What I am calling for is for the government to extend existing stirring up offences to cover disability. Amongst many other reasons for this extension (consistency, prevention of a climate of hatred, symbolic value), there is the reason that the legislation might help the police to tackle disability hate speech that can act either as a gateway to or as an early indicator of more violent hate crimes.

Just because the stirring up of hatred is not done by an organised 'hate group' − think of neo-Nazi groups − it does not mean it can be ignored. There can be lone wolf cases. Indeed, laws may be justified in making sure that we never again see the rise of an organised hate group committed to the involuntary euthanasia of people with disabilities, as was the case in Nazi Germany.

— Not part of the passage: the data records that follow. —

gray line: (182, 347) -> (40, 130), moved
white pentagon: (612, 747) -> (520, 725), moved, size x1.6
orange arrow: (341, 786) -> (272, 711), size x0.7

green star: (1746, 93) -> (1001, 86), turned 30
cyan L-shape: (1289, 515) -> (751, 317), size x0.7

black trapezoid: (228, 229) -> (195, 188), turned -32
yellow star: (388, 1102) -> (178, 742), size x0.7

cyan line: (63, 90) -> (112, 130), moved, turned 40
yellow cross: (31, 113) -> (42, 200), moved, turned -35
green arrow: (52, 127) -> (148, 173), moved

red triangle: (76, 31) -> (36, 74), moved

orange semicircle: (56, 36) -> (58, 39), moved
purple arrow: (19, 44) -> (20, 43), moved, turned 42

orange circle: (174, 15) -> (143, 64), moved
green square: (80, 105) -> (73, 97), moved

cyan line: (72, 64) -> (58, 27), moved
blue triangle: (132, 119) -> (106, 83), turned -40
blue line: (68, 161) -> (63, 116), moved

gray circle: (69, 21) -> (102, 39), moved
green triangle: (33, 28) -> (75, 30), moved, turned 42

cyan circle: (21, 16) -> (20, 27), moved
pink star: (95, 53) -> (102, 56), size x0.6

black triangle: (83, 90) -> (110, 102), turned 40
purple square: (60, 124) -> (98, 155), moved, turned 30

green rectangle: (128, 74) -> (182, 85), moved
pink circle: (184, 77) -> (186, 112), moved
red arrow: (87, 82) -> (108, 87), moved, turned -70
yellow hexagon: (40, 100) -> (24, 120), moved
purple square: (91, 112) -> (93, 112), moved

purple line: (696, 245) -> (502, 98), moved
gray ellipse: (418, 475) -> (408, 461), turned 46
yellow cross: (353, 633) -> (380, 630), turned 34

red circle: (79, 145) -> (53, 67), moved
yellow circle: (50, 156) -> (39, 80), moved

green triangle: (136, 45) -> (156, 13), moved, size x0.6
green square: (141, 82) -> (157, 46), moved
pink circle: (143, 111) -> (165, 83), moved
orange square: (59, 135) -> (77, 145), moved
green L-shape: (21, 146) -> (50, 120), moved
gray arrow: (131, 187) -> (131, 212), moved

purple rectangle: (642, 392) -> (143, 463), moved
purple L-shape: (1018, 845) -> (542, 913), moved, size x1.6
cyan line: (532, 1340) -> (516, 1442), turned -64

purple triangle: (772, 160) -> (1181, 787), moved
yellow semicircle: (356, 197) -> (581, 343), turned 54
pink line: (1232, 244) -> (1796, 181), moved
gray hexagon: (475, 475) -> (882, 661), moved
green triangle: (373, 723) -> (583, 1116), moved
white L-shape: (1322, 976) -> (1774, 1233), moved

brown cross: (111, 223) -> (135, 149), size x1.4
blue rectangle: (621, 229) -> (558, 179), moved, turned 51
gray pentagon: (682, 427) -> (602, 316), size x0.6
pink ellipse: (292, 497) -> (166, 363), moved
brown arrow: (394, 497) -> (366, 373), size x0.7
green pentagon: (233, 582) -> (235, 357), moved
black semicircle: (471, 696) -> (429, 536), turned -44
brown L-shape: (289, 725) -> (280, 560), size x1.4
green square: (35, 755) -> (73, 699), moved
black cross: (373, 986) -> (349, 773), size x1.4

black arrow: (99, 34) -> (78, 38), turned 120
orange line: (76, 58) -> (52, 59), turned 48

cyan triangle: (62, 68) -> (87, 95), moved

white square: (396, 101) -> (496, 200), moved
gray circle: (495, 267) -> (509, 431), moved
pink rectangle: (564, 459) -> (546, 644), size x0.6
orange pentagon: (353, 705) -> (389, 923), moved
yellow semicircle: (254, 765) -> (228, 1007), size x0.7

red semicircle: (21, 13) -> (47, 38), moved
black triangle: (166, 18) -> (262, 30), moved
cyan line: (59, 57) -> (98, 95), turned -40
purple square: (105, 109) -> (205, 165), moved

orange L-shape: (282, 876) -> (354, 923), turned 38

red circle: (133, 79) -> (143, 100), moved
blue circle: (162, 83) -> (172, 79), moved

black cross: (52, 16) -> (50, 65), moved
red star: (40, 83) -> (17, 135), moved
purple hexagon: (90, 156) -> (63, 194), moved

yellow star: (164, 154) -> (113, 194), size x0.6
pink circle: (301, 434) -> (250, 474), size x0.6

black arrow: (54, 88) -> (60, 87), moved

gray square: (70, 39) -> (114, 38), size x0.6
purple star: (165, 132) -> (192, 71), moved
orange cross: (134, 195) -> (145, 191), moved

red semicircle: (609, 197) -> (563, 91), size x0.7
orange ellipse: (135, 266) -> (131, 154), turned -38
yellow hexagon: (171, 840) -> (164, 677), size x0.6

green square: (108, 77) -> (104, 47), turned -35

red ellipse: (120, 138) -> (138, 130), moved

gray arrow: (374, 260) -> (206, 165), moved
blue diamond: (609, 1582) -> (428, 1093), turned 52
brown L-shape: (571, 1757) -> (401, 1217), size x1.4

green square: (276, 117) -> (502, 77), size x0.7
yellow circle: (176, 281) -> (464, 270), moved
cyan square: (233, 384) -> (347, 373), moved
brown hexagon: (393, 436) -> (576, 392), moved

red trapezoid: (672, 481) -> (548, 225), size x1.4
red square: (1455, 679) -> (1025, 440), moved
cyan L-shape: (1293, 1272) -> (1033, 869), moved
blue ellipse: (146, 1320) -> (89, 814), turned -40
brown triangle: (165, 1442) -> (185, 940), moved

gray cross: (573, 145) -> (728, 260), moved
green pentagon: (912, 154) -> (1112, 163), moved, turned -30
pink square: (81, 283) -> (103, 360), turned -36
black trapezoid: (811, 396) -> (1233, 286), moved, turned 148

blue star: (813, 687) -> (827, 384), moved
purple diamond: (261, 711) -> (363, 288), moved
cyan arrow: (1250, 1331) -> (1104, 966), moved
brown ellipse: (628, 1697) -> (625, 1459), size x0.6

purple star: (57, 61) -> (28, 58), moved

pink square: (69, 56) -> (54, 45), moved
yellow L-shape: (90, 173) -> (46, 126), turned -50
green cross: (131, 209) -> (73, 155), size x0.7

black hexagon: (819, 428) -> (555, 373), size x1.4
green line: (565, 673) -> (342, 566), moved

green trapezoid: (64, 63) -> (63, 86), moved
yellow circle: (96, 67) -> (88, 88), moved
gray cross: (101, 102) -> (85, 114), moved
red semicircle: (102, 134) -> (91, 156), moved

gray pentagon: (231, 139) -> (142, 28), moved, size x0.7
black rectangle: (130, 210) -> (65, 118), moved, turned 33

Nowadays, a great deal of stirring up of hatred takes place online through Internet messaging services, social networking websites, file sharing sites, Internet forums and chat rooms. One possible explanation for the rise in the number of reported incidents of hate crime, both before and after Brexit, is increased use of social media technology, which often provokes our darkest and least considered responses to events and to other people. Another is that the Internet itself has played an important in enabling disability rights groups and the police to educate people about their rights and what legal measures are available to report and seek redress for hate crimes. Disability rights groups and the Police have used the Internet to get their message across almost as adeptly as hate speech use it to circulate theirs.

However, at present the police figures on reported hate crimes do not reflect instances of people stirring up hatred against people on grounds of disability; because this is not currently an offence. I believe that the government should extend the existing stirring up offences. But in the meantime, if it needs yet more time to consider, it should at least fund national research and data collection on the full extent of the problem of people stirring up of hatred on grounds of disability. There are numerous non-governmental organisations with the wherewithal to carry out this research and data collection if only they were assured the funds from central government.